17. The computing device of claim 16, wherein replacing said at
least second storage node with the replacement storage node
includes transmitting a listen request to the replacement storage
node to listen for storage requests to store information that is
associated with the storage request.
18. The computing device of claim 17, wherein replacing said at
least second storage node with the replacement storage node further
includes transmitting a duplication request to the first storage
node to transmit information stored in the first storage node to
the replacement storage node.
19. The computing device of claim 16, wherein the computer-readable
storage medium comprises instructions for further controlling the
processor to be configured for storing first information in a
status table that identifies the second storage node as a failed
node.
20. The computing device of claim 19, wherein the computer-readable
storage medium comprises instructions for further controlling the
processor to be configured for storing second information in the
status table that identifies the replacement storage node as
replacement node for the second storage node.
Description
BACKGROUND
[0001] The present disclosure relates to a remote redundant array
of inexpensive memory, and in particular, to a fault tolerant
method for storing information in the remote redundant array of
inexpensive memory.
[0002] Unless otherwise indicated herein, the approaches described
in this section are not prior art to the claims in this application
and are not admitted to be prior art by inclusion in this
section.
[0003] Many business and research applications use large amounts of
online data that is frequency accessed from "main" memory during
execution. Main memory is distinguished from disk-based storage
devices such as magnetic disk or optical disk storage devices. Main
memory is most commonly provided with dynamic random access memory
(DRAM), although other read/writable technologies may be used. As
used herein, main memory may be referred to as simply "memory".

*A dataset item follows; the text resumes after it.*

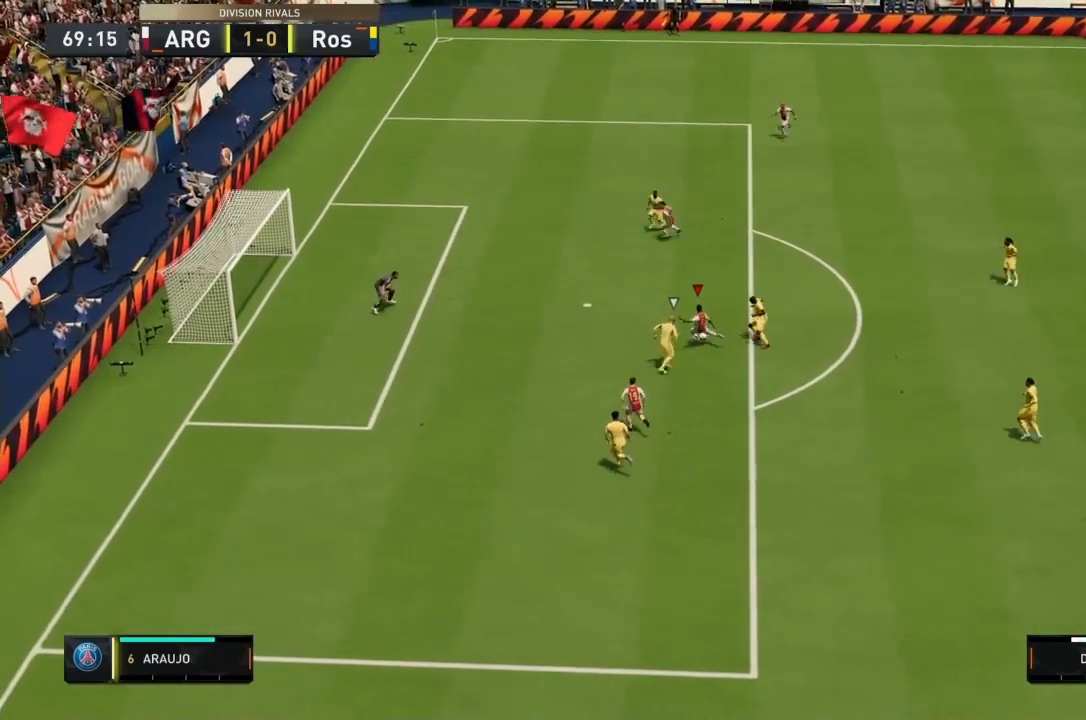
{"buttons": [], "left_stick": "up-left", "right_stick": "center", "events": [[67, "SQUARE", "down"], [234, "SQUARE", "up"]]}
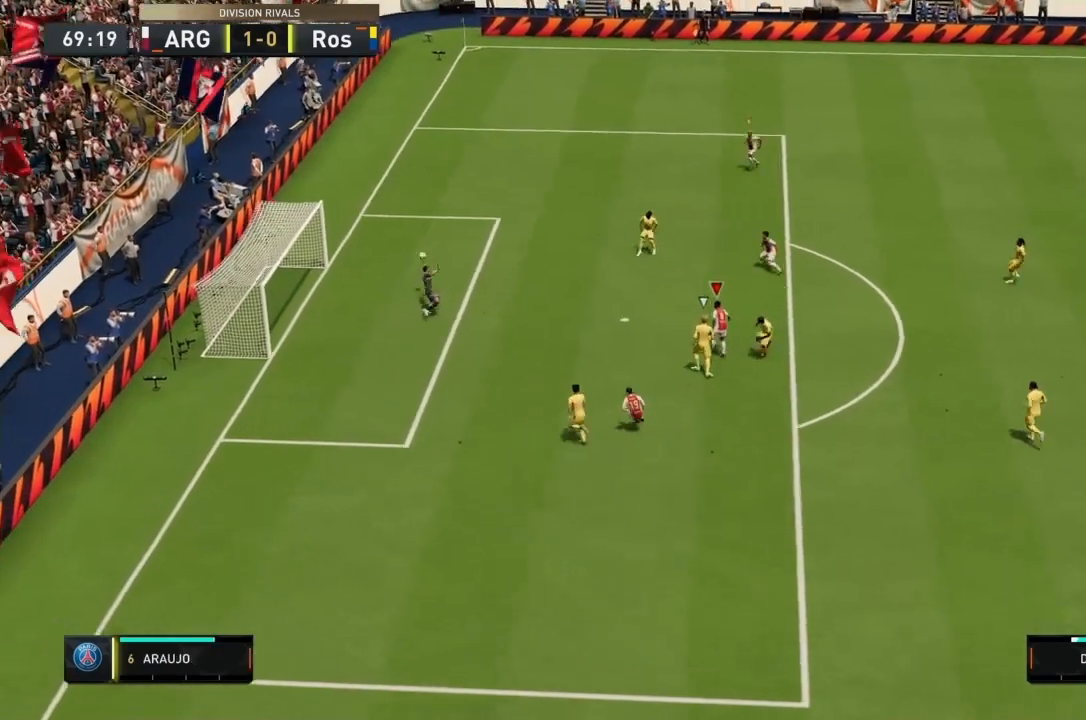
{"buttons": [], "left_stick": "left", "right_stick": "center", "events": [[233, "left_stick", "left"]]}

[0004] The amount of online data that can be used by the
applications can be constrained by the lack of available memory.
There are generally two alternatives to increase the amount of
memory. Memory can either be scaled-out by increasing the number of
physical machines that provide memory, or scaled-up by replacing
existing physical machines with more costly physical machines that
have larger and/or faster memories. If the constraint on available
memory is not corrected, then there is a high possibility that the
performance of the applications will be degraded due to reliance on
disk drive backed storage, which is slower than main memory.

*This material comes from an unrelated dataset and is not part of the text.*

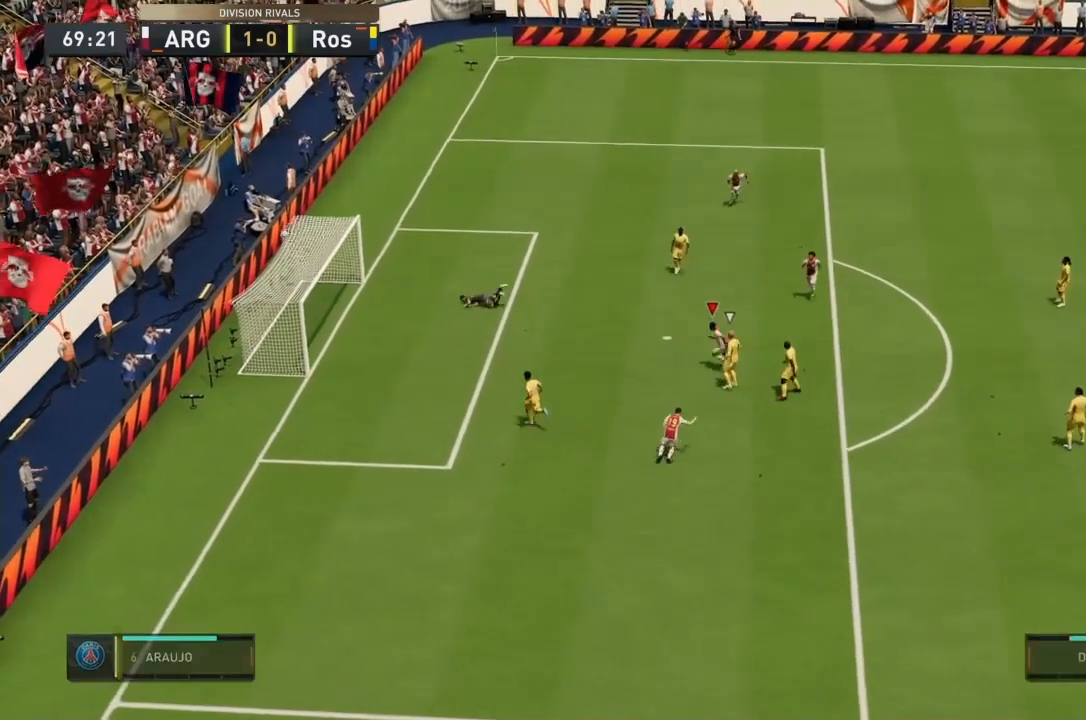
{"buttons": ["L1", "R1"], "left_stick": "down-left", "right_stick": "center", "events": [[134, "left_stick", "down-left"], [434, "R1", "down"], [501, "L1", "down"]]}
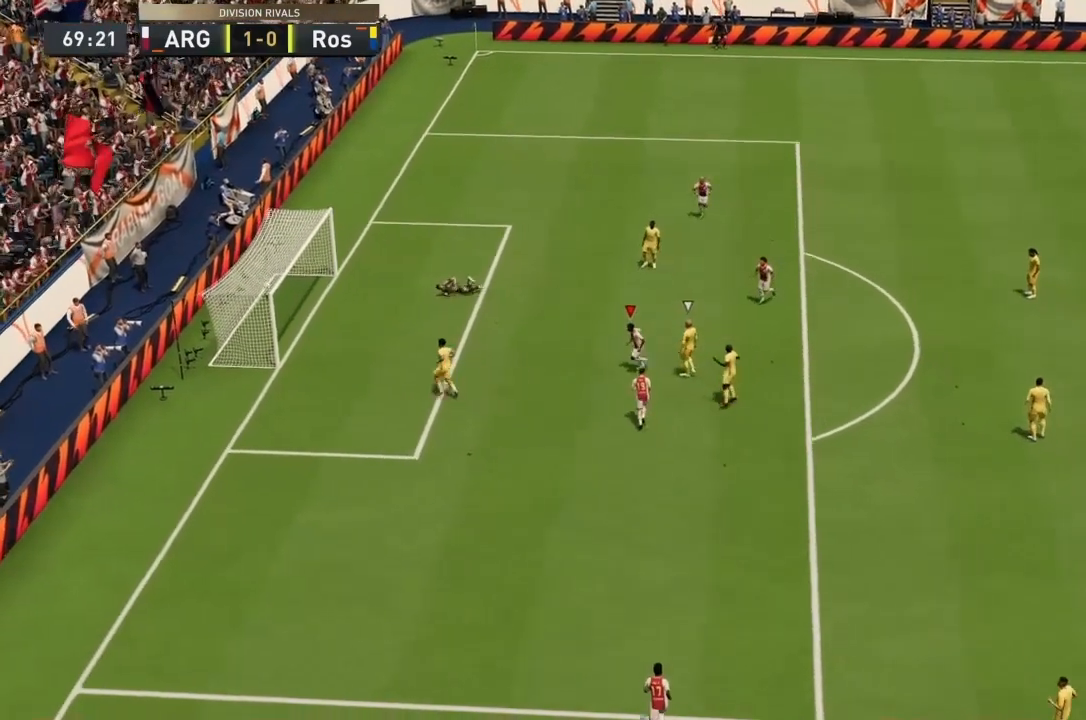
{"buttons": ["L1", "R1"], "left_stick": "center", "right_stick": "center", "events": [[66, "R1", "up"], [66, "left_stick", "center"], [133, "L1", "up"], [167, "L1", "down"], [200, "R1", "down"], [367, "L1", "up"], [367, "R1", "up"], [400, "L1", "down"], [400, "R1", "down"]]}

[0005] Scaling-out the physical machines to include multiple
physical machines would potentially allow the applications to run
on a grid of computing devices, but may require significant
modification to the applications comprising the software stack. In
the alternative, scaling-up is generally limited by the physical
constraints of a single node, and is expensive as it may require
the purchase of costly high-end servers.
[0006] One alternative to the traditional scale-up and scale-out
solutions includes the use of commodity memory nodes, which provide
remote memory to computing devices that run the application. The
use of remote memory from remote commodity memory nodes provides an
alternative to scale-up and scale-out solutions. Remote commodity
memory nodes do not, however, provide fault tolerance, and are,
therefore, susceptible to a loss of data in case of failure.
BRIEF DESCRIPTION OF THE DRAWINGS
[0007] FIG. 1 illustrates a computing system in accordance with the
present disclosure.
[0008] FIG. 2 depicts mapping between a virtual address space and a
physical address space.
[0009] FIG. 3 depicts a high-level flow diagram illustrating a
process for retrieving information that may be stored in two
different storage nodes in accordance with the present
disclosure.
[0010] FIG. 4 depicts a high-level flow diagram where the second
storage node does not transmit a response to the memory access
request according to one embodiment.
[0011] FIG. 5 depicts a high-level flow diagram where the second
storage node does not transmit a response to the memory access
request according to an alternative embodiment.
[0012] FIG. 6 depicts the virtual mapping subsystem of the
computing device.
DETAILED DESCRIPTION
[0013] Described herein are techniques for improving fault
tolerance using a remote redundant array of inexpensive memory. In
the following description, for purposes of explanation, numerous
examples and specific details are set forth in order to provide a
thorough understanding of the present disclosure. It will be
evident, however, to one skilled in the art that the present
disclosure as defined by the claims may include some or all of the
features in these examples alone or in combination with other
features described below, and may further include modifications and
equivalents of the features and concepts described herein.
[0014] FIG. 1 illustrates a computing system 100 according to one
embodiment. Computing system 100 includes a computing device 105, a
network 110, and a number of storage nodes 115 that are
respectively identified by reference numbers 115a, 115b, 115c . . .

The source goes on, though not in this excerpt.